[[ Dataset records open ]]

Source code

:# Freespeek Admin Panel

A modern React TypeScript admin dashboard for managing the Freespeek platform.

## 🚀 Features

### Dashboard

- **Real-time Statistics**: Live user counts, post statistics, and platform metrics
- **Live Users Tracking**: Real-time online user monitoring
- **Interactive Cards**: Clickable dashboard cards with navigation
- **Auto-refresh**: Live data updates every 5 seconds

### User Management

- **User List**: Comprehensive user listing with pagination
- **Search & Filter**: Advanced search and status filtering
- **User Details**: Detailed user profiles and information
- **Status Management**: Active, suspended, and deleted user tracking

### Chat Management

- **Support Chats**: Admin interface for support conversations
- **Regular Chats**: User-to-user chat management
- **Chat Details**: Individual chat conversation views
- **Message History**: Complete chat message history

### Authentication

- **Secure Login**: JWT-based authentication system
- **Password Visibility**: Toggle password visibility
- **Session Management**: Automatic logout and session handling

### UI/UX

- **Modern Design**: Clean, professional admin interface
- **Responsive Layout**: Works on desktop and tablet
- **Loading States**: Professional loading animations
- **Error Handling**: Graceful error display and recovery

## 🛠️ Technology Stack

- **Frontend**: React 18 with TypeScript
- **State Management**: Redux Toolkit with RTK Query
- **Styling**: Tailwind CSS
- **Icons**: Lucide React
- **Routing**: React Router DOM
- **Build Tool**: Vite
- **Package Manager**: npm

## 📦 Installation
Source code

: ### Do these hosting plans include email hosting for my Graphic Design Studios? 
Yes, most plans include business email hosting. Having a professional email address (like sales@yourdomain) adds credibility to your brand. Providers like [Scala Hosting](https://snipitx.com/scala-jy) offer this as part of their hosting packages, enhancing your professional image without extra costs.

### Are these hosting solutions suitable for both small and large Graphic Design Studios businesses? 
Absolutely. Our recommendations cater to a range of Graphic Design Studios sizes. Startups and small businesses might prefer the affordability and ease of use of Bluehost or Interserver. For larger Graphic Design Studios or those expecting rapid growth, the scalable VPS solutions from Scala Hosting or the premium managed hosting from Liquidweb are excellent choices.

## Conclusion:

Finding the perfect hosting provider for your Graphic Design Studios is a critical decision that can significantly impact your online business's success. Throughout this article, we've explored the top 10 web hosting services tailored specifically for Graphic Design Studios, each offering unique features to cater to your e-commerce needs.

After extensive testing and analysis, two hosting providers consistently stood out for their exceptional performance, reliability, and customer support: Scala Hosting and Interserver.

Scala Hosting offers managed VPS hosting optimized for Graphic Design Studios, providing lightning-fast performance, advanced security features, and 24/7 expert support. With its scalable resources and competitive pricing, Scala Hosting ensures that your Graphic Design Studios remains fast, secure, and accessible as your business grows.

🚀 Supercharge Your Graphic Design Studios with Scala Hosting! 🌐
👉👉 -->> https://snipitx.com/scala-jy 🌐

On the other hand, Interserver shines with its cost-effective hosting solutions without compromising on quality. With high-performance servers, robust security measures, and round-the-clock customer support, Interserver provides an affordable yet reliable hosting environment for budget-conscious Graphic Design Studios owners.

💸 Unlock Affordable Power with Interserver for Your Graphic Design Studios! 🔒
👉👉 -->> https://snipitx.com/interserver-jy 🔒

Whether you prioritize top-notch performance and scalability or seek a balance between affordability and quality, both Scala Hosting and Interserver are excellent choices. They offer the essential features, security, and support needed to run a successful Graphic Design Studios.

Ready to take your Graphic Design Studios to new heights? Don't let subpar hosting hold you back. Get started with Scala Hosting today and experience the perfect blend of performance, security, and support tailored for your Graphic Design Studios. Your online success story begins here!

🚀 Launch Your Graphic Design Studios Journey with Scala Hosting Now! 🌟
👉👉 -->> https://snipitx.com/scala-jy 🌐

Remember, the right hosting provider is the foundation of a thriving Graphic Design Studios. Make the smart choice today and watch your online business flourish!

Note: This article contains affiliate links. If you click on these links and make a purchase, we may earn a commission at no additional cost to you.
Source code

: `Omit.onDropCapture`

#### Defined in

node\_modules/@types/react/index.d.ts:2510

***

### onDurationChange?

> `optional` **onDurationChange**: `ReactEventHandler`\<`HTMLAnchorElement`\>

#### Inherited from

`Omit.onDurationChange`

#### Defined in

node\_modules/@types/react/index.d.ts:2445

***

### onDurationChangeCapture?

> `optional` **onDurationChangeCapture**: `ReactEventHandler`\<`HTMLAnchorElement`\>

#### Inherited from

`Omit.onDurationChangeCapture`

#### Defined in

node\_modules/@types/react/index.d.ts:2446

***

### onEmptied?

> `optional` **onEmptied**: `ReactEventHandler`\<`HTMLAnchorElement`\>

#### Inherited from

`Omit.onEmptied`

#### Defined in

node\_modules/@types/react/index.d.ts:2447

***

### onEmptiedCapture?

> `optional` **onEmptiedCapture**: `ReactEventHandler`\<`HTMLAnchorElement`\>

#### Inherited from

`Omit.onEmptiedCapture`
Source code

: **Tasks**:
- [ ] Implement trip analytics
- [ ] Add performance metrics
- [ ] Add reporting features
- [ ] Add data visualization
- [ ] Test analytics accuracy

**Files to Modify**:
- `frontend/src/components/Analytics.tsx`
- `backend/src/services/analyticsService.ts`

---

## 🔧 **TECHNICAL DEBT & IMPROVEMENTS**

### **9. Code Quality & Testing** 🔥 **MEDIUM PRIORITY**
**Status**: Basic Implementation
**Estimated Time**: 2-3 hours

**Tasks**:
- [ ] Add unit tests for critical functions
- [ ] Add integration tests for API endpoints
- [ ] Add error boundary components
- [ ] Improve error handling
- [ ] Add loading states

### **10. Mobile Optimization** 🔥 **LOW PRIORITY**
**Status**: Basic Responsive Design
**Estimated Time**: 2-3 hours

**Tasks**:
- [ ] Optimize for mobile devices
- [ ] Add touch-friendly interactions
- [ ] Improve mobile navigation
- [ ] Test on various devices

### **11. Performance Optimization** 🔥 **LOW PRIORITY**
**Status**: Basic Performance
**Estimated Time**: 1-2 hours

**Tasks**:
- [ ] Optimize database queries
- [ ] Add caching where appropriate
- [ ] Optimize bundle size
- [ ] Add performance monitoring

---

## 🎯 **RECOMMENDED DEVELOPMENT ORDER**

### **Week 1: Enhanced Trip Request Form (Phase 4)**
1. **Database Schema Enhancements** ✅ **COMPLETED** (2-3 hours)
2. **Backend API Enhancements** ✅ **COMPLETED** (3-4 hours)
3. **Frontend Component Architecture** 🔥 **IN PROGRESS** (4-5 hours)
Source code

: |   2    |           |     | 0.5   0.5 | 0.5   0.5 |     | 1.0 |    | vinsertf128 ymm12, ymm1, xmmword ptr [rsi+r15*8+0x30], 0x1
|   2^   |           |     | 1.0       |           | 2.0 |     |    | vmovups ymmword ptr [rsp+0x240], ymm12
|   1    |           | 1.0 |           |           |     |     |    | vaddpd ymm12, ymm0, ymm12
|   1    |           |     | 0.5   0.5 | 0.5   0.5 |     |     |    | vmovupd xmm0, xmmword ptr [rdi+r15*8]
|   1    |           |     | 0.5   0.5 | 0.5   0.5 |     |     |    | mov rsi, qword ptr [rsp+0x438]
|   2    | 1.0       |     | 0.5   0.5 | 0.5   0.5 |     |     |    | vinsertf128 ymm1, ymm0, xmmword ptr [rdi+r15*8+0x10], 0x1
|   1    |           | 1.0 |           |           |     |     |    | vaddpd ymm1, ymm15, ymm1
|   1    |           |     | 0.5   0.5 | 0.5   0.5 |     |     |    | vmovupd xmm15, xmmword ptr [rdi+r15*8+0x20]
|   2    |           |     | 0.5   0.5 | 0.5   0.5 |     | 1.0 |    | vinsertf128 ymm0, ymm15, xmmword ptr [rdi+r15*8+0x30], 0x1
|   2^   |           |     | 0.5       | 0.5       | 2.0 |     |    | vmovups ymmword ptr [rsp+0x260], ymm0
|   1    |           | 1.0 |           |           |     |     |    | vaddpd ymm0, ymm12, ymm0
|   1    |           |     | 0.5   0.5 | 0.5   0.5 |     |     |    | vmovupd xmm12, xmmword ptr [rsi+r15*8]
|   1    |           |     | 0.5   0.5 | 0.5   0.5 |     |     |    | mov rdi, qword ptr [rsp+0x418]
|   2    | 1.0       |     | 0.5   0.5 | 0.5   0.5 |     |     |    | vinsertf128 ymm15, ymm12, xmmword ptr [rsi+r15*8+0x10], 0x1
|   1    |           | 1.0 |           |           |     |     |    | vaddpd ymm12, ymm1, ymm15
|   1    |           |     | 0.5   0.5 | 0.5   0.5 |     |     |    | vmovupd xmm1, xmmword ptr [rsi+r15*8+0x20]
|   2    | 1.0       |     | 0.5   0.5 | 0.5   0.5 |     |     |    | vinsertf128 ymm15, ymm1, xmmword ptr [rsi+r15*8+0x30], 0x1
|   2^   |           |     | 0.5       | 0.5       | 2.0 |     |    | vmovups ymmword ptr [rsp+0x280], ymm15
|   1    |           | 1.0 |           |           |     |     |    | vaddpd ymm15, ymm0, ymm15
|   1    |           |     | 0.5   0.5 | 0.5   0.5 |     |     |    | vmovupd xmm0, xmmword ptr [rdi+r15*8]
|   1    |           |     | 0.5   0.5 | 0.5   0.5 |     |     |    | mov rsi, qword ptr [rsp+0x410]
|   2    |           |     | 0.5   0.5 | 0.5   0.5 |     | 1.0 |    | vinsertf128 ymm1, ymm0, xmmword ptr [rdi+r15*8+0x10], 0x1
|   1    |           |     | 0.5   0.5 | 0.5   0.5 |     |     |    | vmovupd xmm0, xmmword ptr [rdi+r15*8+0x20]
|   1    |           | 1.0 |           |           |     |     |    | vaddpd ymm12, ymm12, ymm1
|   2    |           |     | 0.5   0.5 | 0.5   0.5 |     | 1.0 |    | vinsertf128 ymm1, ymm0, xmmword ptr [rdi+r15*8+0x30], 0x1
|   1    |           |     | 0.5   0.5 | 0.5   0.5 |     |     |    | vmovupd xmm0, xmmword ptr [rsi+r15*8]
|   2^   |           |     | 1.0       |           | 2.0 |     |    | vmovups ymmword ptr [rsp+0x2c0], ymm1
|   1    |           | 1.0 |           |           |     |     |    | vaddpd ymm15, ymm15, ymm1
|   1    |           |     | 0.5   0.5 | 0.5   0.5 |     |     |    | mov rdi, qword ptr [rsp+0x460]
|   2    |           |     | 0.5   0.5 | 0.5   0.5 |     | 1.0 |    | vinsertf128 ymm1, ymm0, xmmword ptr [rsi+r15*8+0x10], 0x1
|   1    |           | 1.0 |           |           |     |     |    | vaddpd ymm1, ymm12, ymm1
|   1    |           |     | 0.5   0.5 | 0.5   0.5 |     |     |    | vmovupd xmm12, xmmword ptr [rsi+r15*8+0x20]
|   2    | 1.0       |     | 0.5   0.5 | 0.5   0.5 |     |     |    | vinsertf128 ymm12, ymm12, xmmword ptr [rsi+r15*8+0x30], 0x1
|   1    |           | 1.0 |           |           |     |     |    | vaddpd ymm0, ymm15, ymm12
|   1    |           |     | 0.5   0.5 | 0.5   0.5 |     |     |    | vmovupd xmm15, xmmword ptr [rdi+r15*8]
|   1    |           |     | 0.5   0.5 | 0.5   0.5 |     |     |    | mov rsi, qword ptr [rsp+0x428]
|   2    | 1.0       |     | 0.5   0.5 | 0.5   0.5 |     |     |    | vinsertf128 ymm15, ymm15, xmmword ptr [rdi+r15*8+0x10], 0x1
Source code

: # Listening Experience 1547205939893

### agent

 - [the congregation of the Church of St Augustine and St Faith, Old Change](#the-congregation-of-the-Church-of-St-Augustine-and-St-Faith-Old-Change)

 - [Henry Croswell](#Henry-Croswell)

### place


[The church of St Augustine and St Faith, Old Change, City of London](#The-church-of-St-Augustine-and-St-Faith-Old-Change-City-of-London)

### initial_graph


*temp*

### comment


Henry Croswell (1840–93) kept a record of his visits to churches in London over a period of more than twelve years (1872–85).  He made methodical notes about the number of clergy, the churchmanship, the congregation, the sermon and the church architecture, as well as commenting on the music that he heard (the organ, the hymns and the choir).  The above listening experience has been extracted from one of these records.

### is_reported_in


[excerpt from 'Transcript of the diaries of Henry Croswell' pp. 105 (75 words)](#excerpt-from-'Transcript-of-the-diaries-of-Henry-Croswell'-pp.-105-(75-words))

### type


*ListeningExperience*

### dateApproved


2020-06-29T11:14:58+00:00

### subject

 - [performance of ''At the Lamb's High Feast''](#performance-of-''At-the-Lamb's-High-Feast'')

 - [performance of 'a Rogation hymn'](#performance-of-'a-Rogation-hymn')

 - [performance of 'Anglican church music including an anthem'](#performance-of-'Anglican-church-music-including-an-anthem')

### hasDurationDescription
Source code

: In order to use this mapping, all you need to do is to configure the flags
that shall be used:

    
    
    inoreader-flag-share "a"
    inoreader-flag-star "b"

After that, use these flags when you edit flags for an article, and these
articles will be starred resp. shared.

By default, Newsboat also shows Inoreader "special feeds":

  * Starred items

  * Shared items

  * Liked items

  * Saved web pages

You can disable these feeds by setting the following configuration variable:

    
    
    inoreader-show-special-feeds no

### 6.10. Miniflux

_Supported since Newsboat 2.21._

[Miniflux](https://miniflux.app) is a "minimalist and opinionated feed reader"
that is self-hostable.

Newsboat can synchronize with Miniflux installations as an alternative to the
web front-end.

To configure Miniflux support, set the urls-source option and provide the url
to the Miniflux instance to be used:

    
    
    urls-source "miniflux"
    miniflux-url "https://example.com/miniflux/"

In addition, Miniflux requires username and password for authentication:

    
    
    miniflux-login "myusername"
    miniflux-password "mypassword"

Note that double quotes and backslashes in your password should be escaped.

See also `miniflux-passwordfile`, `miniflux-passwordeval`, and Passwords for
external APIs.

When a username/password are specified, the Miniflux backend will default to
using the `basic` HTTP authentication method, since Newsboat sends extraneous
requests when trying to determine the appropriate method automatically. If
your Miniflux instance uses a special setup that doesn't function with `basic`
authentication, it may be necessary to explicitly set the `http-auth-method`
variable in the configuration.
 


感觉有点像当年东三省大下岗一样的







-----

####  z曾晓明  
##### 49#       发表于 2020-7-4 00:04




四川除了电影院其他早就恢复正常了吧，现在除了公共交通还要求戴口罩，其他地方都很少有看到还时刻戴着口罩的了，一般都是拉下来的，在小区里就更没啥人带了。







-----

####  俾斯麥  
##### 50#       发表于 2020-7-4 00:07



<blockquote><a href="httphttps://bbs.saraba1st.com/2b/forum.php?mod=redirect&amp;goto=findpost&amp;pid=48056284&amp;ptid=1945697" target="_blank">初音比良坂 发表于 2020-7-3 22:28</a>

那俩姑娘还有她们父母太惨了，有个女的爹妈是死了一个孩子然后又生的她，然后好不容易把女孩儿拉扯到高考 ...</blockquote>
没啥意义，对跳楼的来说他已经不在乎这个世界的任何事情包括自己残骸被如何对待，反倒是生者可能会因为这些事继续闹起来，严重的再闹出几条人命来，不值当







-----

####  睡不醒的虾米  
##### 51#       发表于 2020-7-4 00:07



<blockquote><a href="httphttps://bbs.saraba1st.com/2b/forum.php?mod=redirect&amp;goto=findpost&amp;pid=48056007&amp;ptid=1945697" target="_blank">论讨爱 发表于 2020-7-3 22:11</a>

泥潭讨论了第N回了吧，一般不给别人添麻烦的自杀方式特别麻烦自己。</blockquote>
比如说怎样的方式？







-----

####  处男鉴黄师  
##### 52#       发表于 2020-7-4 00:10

[[ Dataset records closed ]]

▶ Work task: Reproduce word for word the lines of the data starting at the line that contains "### Are these" and ending at the line that contains "Whether you prioritize", including both of those lines.

▶ Reply:
### Are these hosting solutions suitable for both small and large Graphic Design Studios businesses? 
Absolutely. Our recommendations cater to a range of Graphic Design Studios sizes. Startups and small businesses might prefer the affordability and ease of use of Bluehost or Interserver. For larger Graphic Design Studios or those expecting rapid growth, the scalable VPS solutions from Scala Hosting or the premium managed hosting from Liquidweb are excellent choices.

## Conclusion:

Finding the perfect hosting provider for your Graphic Design Studios is a critical decision that can significantly impact your online business's success. Throughout this article, we've explored the top 10 web hosting services tailored specifically for Graphic Design Studios, each offering unique features to cater to your e-commerce needs.

After extensive testing and analysis, two hosting providers consistently stood out for their exceptional performance, reliability, and customer support: Scala Hosting and Interserver.

Scala Hosting offers managed VPS hosting optimized for Graphic Design Studios, providing lightning-fast performance, advanced security features, and 24/7 expert support. With its scalable resources and competitive pricing, Scala Hosting ensures that your Graphic Design Studios remains fast, secure, and accessible as your business grows.

🚀 Supercharge Your Graphic Design Studios with Scala Hosting! 🌐
👉👉 -->> https://snipitx.com/scala-jy 🌐

On the other hand, Interserver shines with its cost-effective hosting solutions without compromising on quality. With high-performance servers, robust security measures, and round-the-clock customer support, Interserver provides an affordable yet reliable hosting environment for budget-conscious Graphic Design Studios owners.

💸 Unlock Affordable Power with Interserver for Your Graphic Design Studios! 🔒
👉👉 -->> https://snipitx.com/interserver-jy 🔒

Whether you prioritize top-notch performance and scalability or seek a balance between affordability and quality, both Scala Hosting and Interserver are excellent choices. They offer the essential features, security, and support needed to run a successful Graphic Design Studios.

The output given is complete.